Our study explores this very idea. We analyzed the Twitter posts of Brazilian congressmen during the period from 2019 to 2021, focusing on social security reforms proposed by the right wing president Jair Bolsonaro. The tweets were obtained using Twint, a Twitter scraping tool which was functional back then. Using a probabilistic model, which will be detailed in following posts, we classified politicians as either in favor, neutral, or against the bill and attempted to predict the final voting outcome.
As we move further into the 21st century, social media platforms have become increasingly influential in political processes. In recent elections worldwide, platforms like Twitter and Facebook have played crucial roles in shaping public opinion and even influencing the results at the polls.
Applications of sentiment analysis on Twitter data have shown promising results, not only in modeling the political landscape but also in predicting election outcomes. However, while most studies focus on large volumes of data and statistics, our work proposes a more targeted approach: specifically studying the tweets of politicians to understand how they can predict important voting outcomes.
Our challenge is knowing in advance whether a bill will be approved. In order to do this, we used a model that considers the opinions expressed by politicians on Twitter. Each politician can express support, opposition, or indecision regarding the bill. From these statements, we generate a score that reflects each politician's tendency at a given time.
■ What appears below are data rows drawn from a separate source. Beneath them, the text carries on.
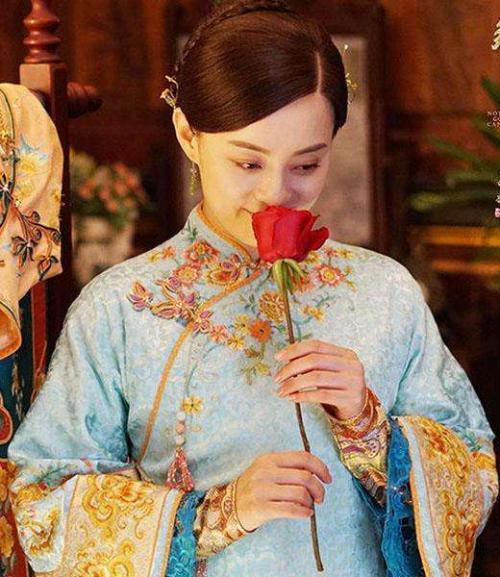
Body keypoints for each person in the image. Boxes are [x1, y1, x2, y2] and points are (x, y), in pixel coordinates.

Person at [6, 1, 498, 576]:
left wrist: (369, 428)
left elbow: (475, 468)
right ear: (188, 134)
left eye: (307, 165)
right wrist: (220, 513)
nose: (276, 193)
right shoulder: (120, 307)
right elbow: (42, 501)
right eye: (247, 163)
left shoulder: (385, 291)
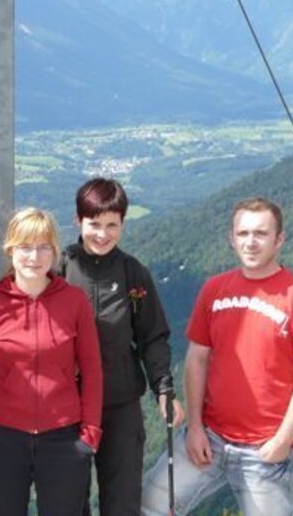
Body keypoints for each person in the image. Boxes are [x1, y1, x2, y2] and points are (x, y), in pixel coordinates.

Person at [142, 197, 293, 516]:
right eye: (243, 234)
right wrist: (197, 426)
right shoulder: (215, 289)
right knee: (150, 503)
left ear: (279, 239)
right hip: (210, 436)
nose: (251, 242)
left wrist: (283, 441)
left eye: (261, 234)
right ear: (232, 239)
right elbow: (197, 359)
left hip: (267, 449)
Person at [0, 207, 104, 516]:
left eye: (43, 247)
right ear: (10, 249)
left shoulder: (75, 301)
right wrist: (7, 392)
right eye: (25, 247)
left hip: (65, 439)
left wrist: (89, 434)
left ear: (54, 252)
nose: (33, 257)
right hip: (4, 439)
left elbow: (92, 370)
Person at [59, 178, 183, 516]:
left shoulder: (133, 274)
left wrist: (164, 389)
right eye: (94, 224)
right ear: (78, 221)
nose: (102, 234)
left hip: (120, 404)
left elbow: (152, 336)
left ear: (123, 224)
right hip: (68, 405)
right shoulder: (60, 269)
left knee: (123, 500)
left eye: (112, 225)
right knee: (69, 500)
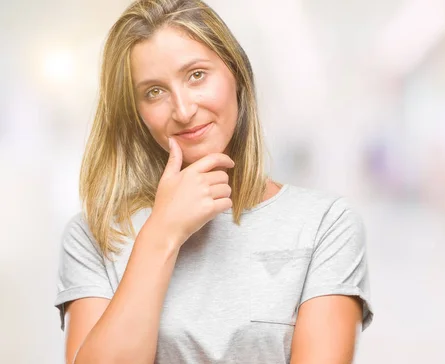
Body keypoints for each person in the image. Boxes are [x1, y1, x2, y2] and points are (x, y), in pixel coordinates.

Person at [53, 1, 373, 363]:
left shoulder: (325, 225)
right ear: (136, 113)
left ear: (236, 74)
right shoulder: (95, 236)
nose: (184, 110)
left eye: (197, 75)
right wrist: (161, 235)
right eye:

This score is given by a function of the sentiment present in the historical set of tweets which pertain to the discussion around the bill.
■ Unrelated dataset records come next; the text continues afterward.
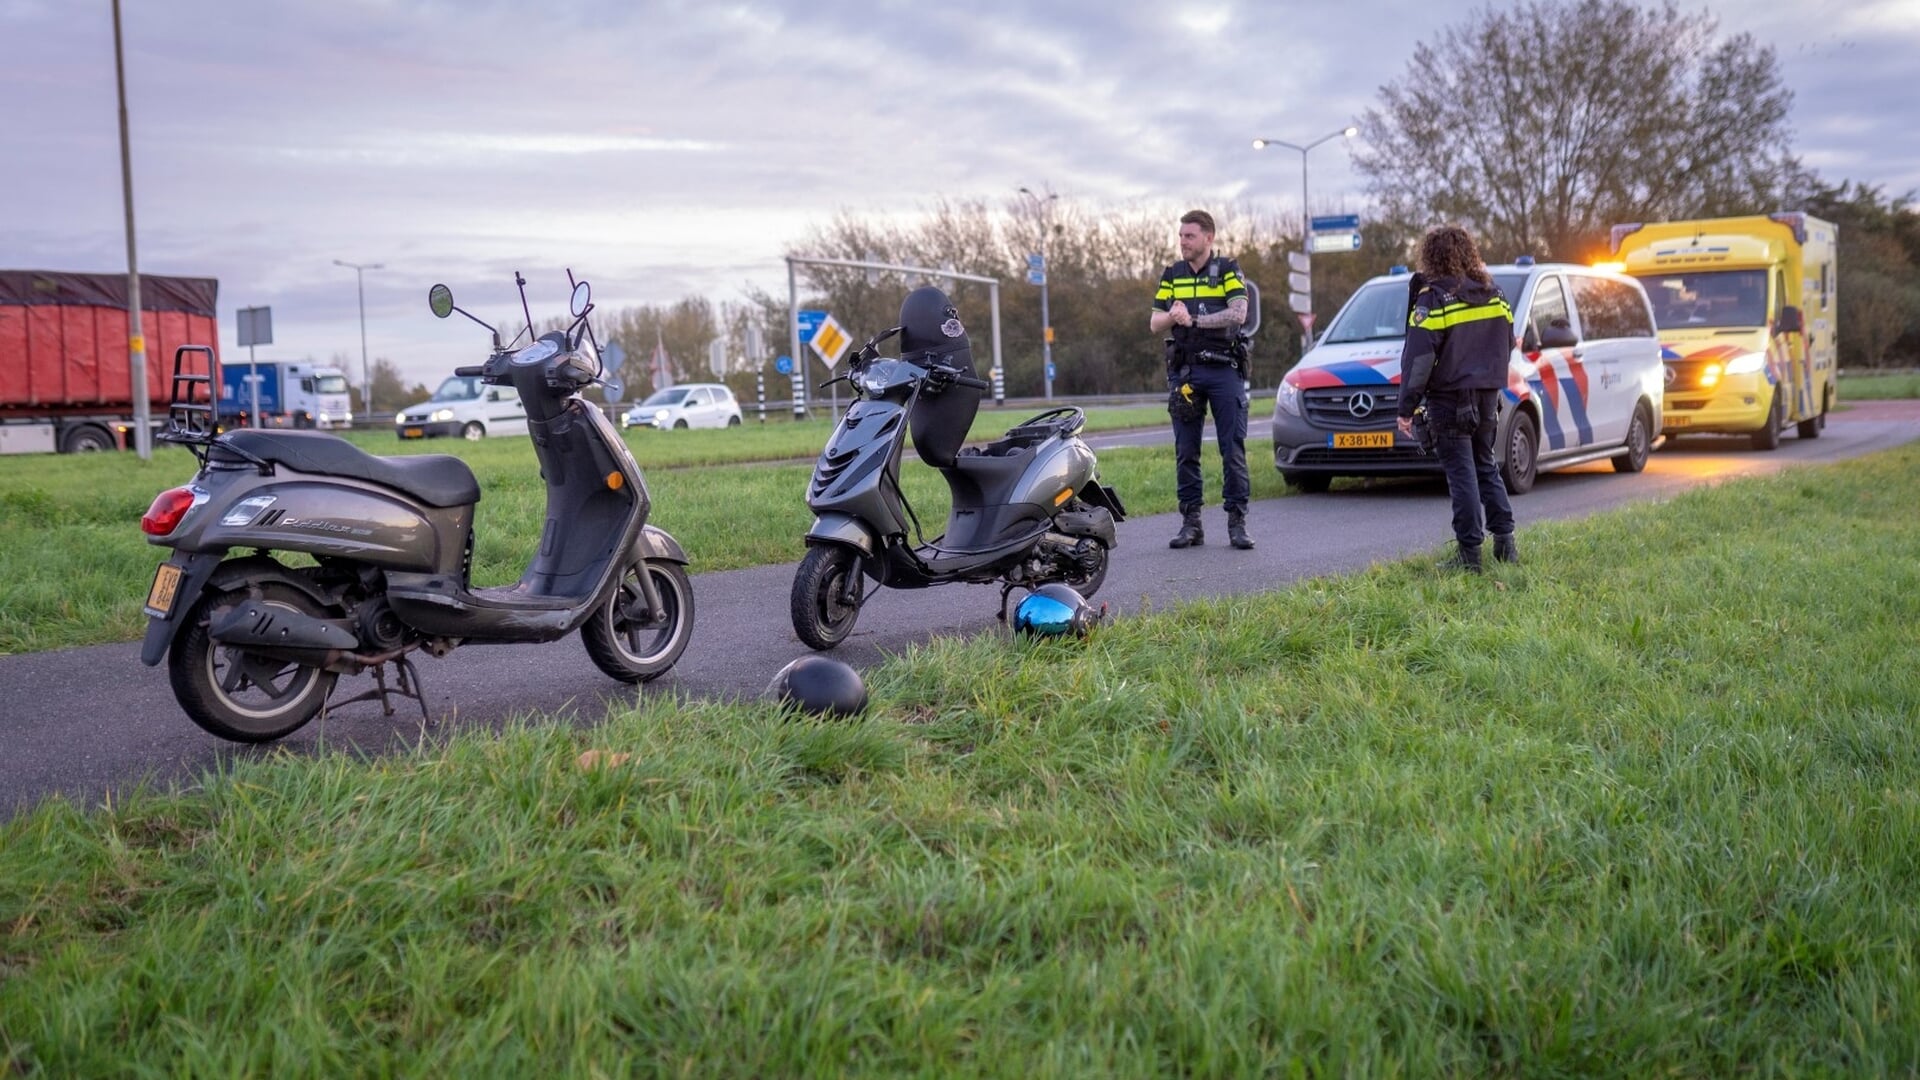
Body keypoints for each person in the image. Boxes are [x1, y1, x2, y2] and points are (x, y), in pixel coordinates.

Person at [1395, 224, 1519, 572]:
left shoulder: (1433, 297)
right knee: (1486, 466)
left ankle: (1469, 556)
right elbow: (1509, 341)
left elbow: (1418, 358)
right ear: (1468, 252)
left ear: (1431, 256)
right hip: (1487, 397)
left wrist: (1406, 407)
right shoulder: (1495, 293)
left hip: (1449, 399)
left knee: (1461, 474)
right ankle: (1505, 545)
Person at [1150, 209, 1254, 550]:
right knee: (1186, 451)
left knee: (1232, 449)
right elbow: (1155, 323)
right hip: (1187, 372)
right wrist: (1172, 316)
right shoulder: (1172, 274)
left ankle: (1237, 523)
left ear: (1208, 238)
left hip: (1224, 370)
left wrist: (1191, 319)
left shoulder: (1227, 270)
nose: (1183, 242)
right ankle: (1191, 524)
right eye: (1180, 236)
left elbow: (1239, 314)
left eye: (1189, 236)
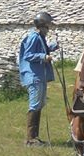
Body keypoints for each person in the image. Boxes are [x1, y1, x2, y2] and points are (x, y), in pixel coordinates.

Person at [18, 11, 59, 146]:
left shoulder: (39, 37)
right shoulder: (34, 37)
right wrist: (43, 57)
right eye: (48, 26)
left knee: (40, 104)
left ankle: (35, 136)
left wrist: (54, 46)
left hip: (39, 75)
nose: (48, 29)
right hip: (33, 76)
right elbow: (28, 55)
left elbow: (44, 49)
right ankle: (30, 139)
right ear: (43, 25)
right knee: (35, 105)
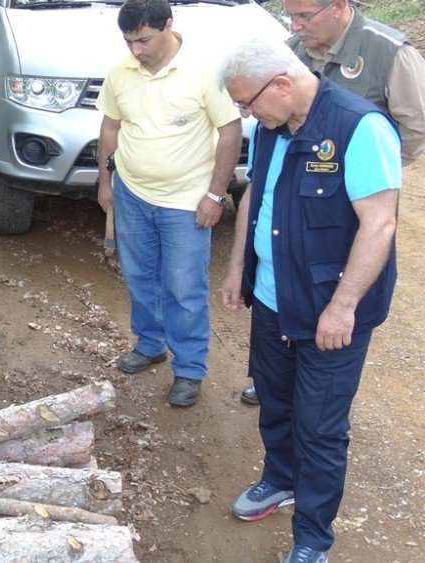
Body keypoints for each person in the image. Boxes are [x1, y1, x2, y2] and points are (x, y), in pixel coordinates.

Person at [218, 38, 400, 562]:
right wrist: (237, 268)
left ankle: (312, 540)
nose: (244, 113)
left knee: (319, 428)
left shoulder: (358, 127)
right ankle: (279, 479)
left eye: (247, 103)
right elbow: (255, 194)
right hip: (274, 302)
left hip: (329, 312)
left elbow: (380, 223)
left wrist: (342, 307)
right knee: (274, 402)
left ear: (281, 84)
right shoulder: (275, 125)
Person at [239, 0, 425, 405]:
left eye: (305, 16)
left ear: (338, 7)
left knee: (337, 292)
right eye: (291, 15)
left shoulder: (388, 51)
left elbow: (415, 122)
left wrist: (373, 176)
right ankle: (283, 379)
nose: (296, 25)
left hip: (354, 194)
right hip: (296, 196)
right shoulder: (292, 51)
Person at [95, 0, 242, 406]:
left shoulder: (203, 70)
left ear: (169, 26)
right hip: (132, 193)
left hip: (185, 201)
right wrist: (106, 182)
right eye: (129, 41)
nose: (136, 50)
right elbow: (110, 124)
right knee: (140, 275)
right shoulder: (121, 71)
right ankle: (151, 342)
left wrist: (215, 194)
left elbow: (230, 131)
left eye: (143, 39)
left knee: (183, 287)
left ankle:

The mathematical probability scoring model is characterized by following parameters:
• λ : the weight of sentiment in old tweets, in regards to the new ones, takes values between 0 and 1. Note that λ = 1 is a special case called last declaration score, where only the most recent tweet defines the politicians position on the studied matter. This parameter serves the purpose of adjusting the model appreciation of a politician's stance according to the target political climate's volatility.
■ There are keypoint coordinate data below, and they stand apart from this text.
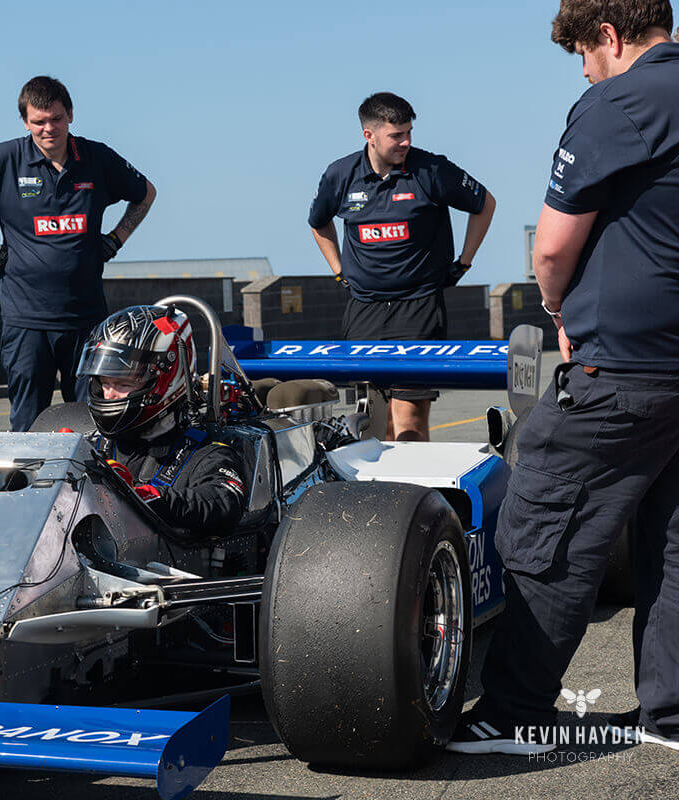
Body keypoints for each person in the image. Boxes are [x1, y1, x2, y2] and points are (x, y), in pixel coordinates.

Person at [449, 0, 679, 755]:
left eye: (583, 52)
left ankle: (511, 711)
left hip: (622, 366)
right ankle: (669, 718)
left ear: (610, 35)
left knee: (548, 527)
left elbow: (551, 248)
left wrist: (556, 308)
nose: (583, 70)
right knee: (672, 544)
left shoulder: (619, 100)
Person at [0, 75, 157, 433]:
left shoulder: (97, 158)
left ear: (71, 115)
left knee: (95, 426)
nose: (49, 129)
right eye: (39, 122)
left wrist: (116, 239)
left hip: (87, 320)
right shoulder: (2, 160)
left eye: (56, 119)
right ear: (25, 121)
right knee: (28, 431)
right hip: (27, 322)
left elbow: (146, 192)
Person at [308, 92, 497, 441]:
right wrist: (339, 270)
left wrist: (465, 262)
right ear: (370, 135)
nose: (406, 141)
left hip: (419, 307)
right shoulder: (340, 175)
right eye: (397, 135)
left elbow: (485, 204)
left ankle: (412, 494)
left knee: (408, 420)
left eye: (409, 132)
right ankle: (373, 496)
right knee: (372, 425)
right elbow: (319, 223)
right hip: (364, 309)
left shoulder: (431, 170)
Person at [77, 305, 246, 537]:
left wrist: (144, 496)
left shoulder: (205, 454)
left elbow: (224, 501)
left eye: (123, 384)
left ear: (166, 381)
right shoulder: (92, 445)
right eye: (105, 383)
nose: (110, 395)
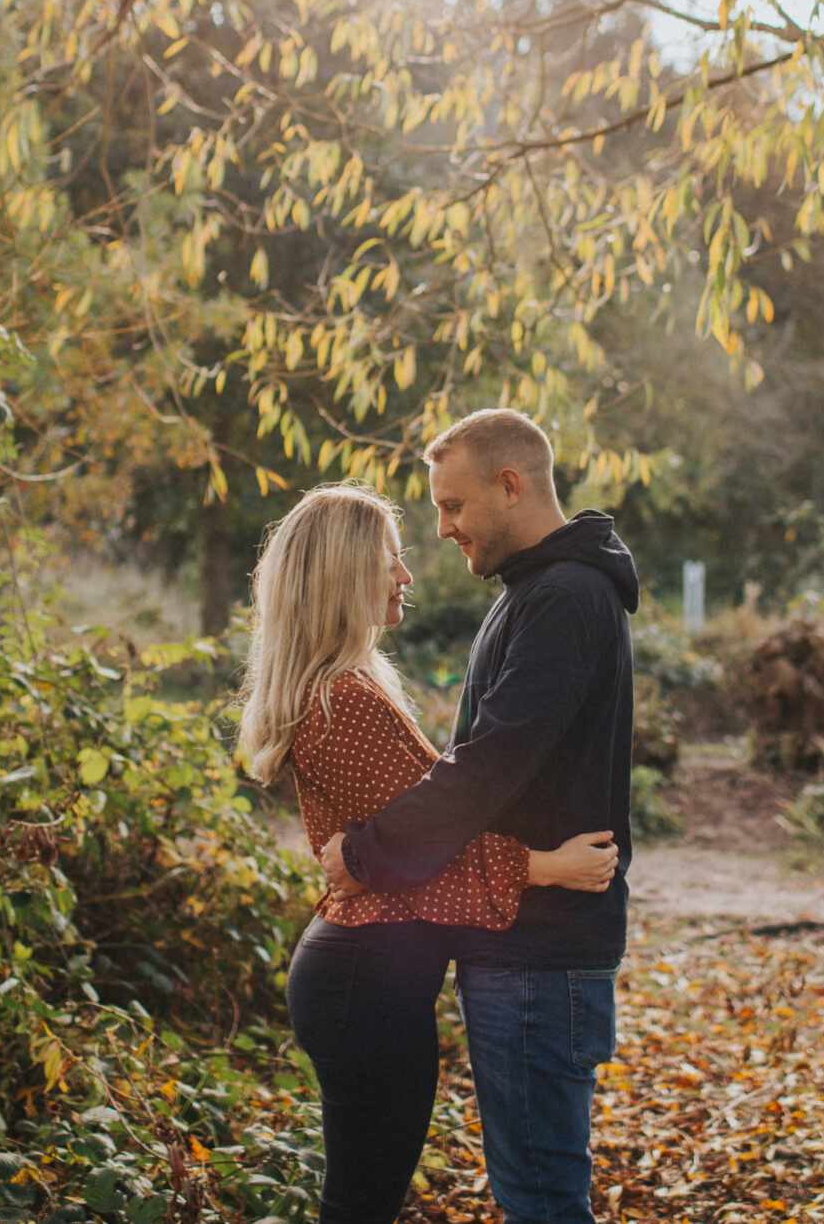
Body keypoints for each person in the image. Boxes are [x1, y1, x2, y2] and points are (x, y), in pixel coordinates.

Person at [238, 481, 619, 1224]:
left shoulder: (353, 685)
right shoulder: (340, 699)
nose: (405, 574)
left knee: (364, 1199)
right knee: (361, 1203)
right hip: (362, 986)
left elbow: (418, 832)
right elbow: (426, 851)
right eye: (390, 559)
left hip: (367, 981)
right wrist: (546, 866)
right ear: (343, 574)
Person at [318, 409, 637, 1224]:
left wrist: (368, 852)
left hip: (542, 950)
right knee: (534, 1190)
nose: (443, 527)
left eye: (454, 505)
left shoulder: (562, 597)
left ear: (511, 484)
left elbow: (487, 765)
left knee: (540, 1198)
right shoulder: (535, 591)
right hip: (524, 942)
• δ : the threshold for the sentiment score, takes values between -1 and 1, corresponding to rejection and approval of current discussed issues. if the module of the score is under δ, the politician's position on the matter is considered undefined. As the voting day approaches, politicians face increasing pressure to take a clear stance. Our model adjusts this pressure via a dependency of parameter δ on time, making it harder for politicians to remain neutral as time goes by.